Page 71 - KLIPING KETENAGAKERJAAN 19 JULI 2019
P. 71
"Agar inisiatif yang kami lakukan mampu menjangkau potensi setempat,
membekalinya dengan pendidikan serta ketrampilan yang selaras dengan
karakteristik dan kebutuhan industri terkait. Pemerintah telah memfasilitasi dalam
bentuk kebijakan hingga insentif, dunia usaha juga telah melakukannya, dan kini,
kami mencoba belajar dari praktik terbaik di negara lain. Melalui vokasi, dunia usaha
dapat membuat lembaga pendidikan yang sesuai kebutuhan kami," paparnya.
Sulistiyanto melanjutkan, ada dua dukungan Sinar Mas dalam pengembangan
pendidikan tinggi vokasi di Indonesia. Yakni pertama pada 16 Mei lalu Politeknik
Sinar Mas Berau bekerja sama dengan Swiss International Technical Connection
(Siteco) yang memungkinkan kerja sama di bidang Lecturer Upgrading (Retooling,
Doctor Program and Vocational Instructor Certification Program, Laboratorium
Upgrading), berikut Lecturer and Student Exchange and Academic Management
System Upgrading.
Dia menuturkan, hingga saat ini, Institut Teknologi dan Sains Bandung masih
bersama Siteco bermitra dalam bidang Lecturer Upgrading untuk program retooling,
doctor program and vocational instructor certification program laboratorium
upgrading, lecturer and student exchange and academic management system
upgrading, development of sustainable production, and dual degree program
development. ''Para mitra tersebut tengah melakukan kajian dan penilaian di
program studi Teknologi Pengolahan Sawit, Fakultas Vokasi ITSB dan seluruh
program studi yang dinaungi Poltek Simas Berau Coal,'' ujarnya.

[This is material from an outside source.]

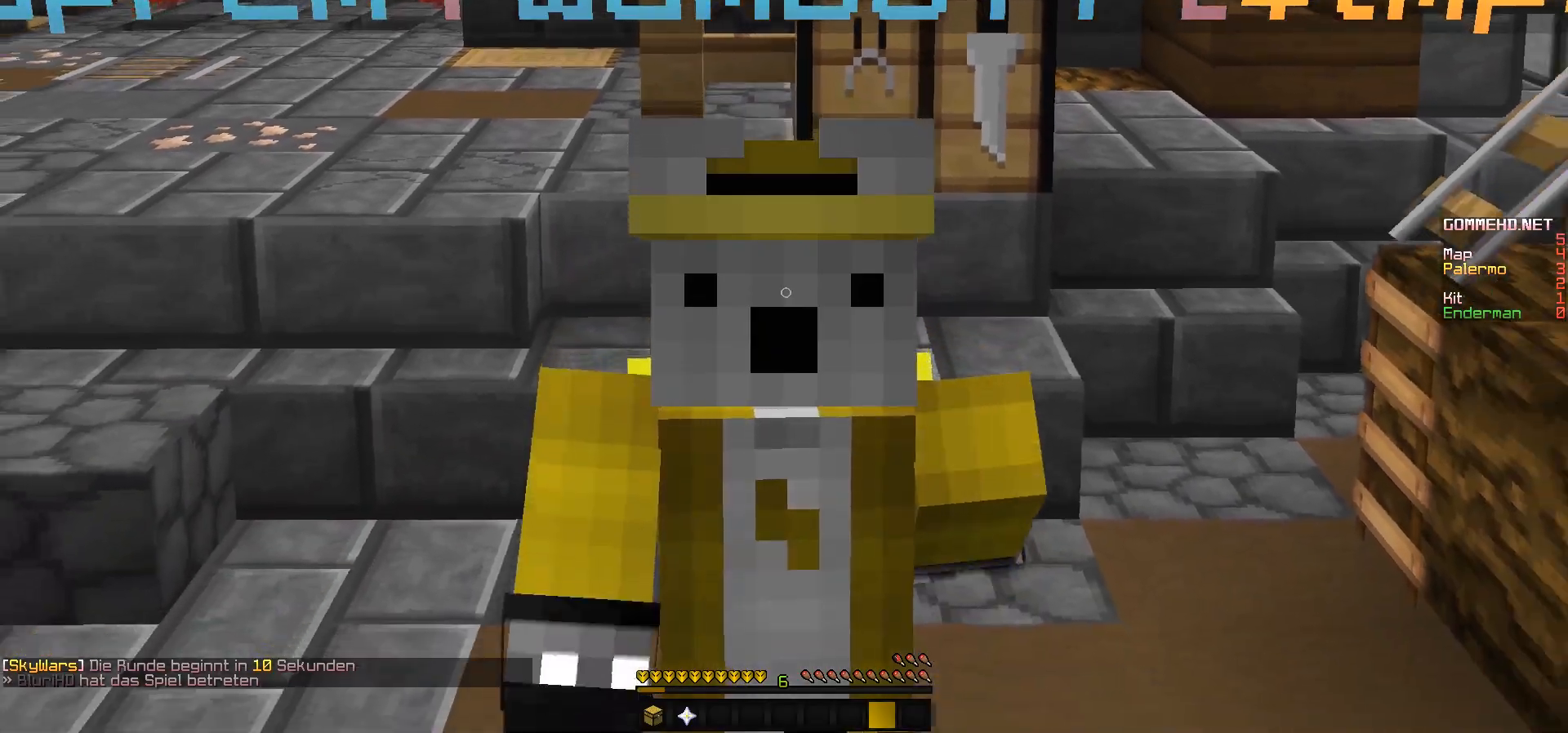
{"keys": [], "mouse": [], "events": [[283, "w", "up"]]}
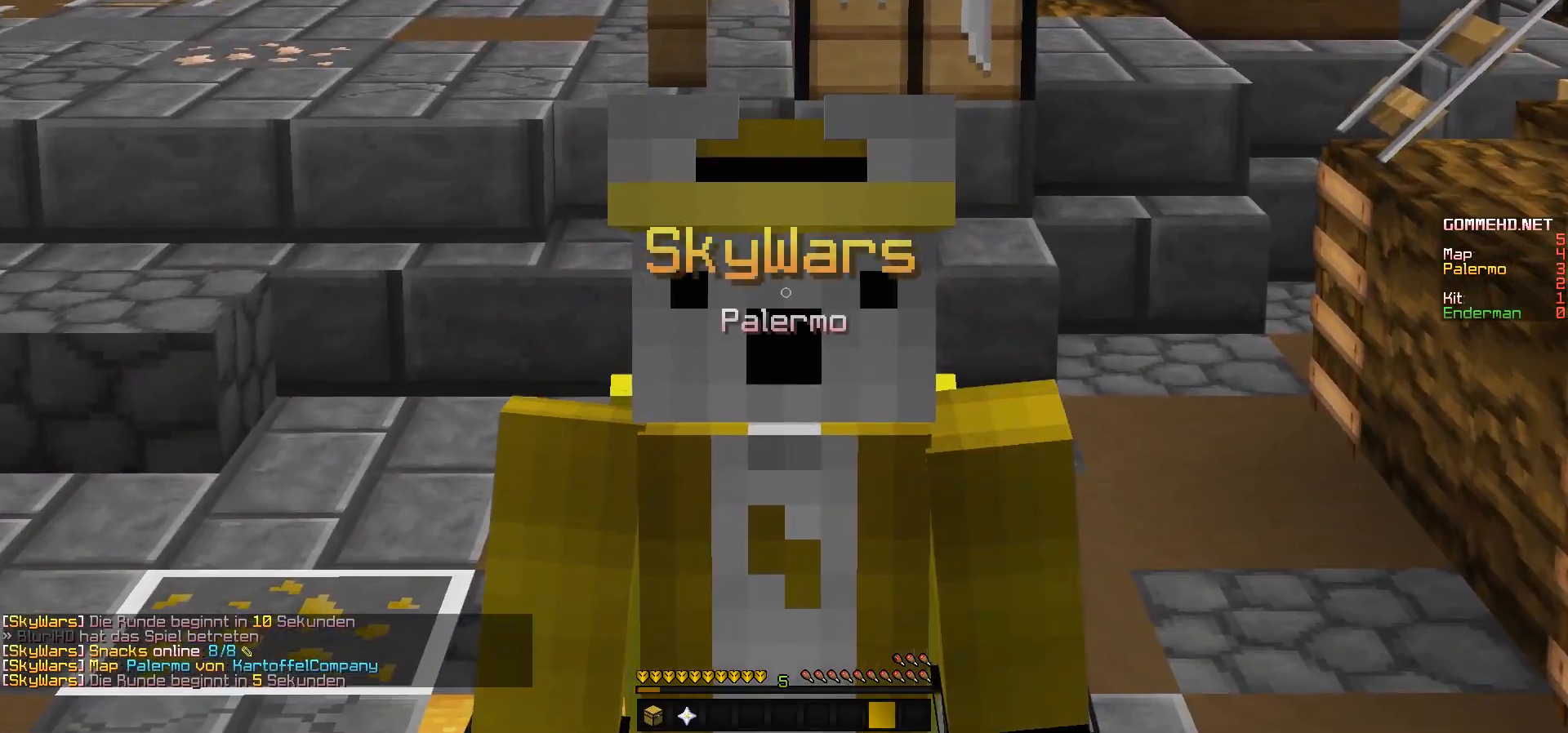
{"keys": [], "mouse": [], "events": []}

Dalam kesempatan yang sama, Ketua Umum Kamar Dagang dan Industri Indonesia
(KADIN) Rosan Perkasa Roeslani mengungkapkan di Indonesia, mayoritas tenaga
kerjanya masih membutuhkan pelatihan, pendidikan vokasi, dan sertifikasi profesi.
"Kalau kita lihat struktur dari sumber daya manusia kita dari para tenaga kerja kita,
ternyata cukup mengkhawatirkan. Total tenaga kerja kita dari data Kementerian
Tenaga Kerja, ada 130 juta orang, dan 40 persen latar belakang pendidikannya
sekolah dasar, 18 persen lulusan sekolah menengah pertama atau SMP. Hanya 12
sampai 13 persen yang mempunyai latar belakang diploma atau universitas. Kalau
dilihat struktur tenaga kerja kita seperti ini, bagaimana kita punya tenaga kerja yang
produktif, yang beradaptasi secara cepat dan bisa mendorong kemampuan
berkompetisi kita?" ungkap Rosan.
Duta Besar Republik Indonesia untuk Swiss merangkap Liechtenstein, Muliaman
Darmansyah Hadad yang menjadi inisiator sekaligus pihak yang mengajak
perwakilan dari Swiss untuk mengisi diskusi pada acara ini, mengatakan masalah
pendidikan vokasi yang kurang diminati industri dan masyarakat, tidak hanya
dihadapi di Indonesia, tetapi juga negara lainnya.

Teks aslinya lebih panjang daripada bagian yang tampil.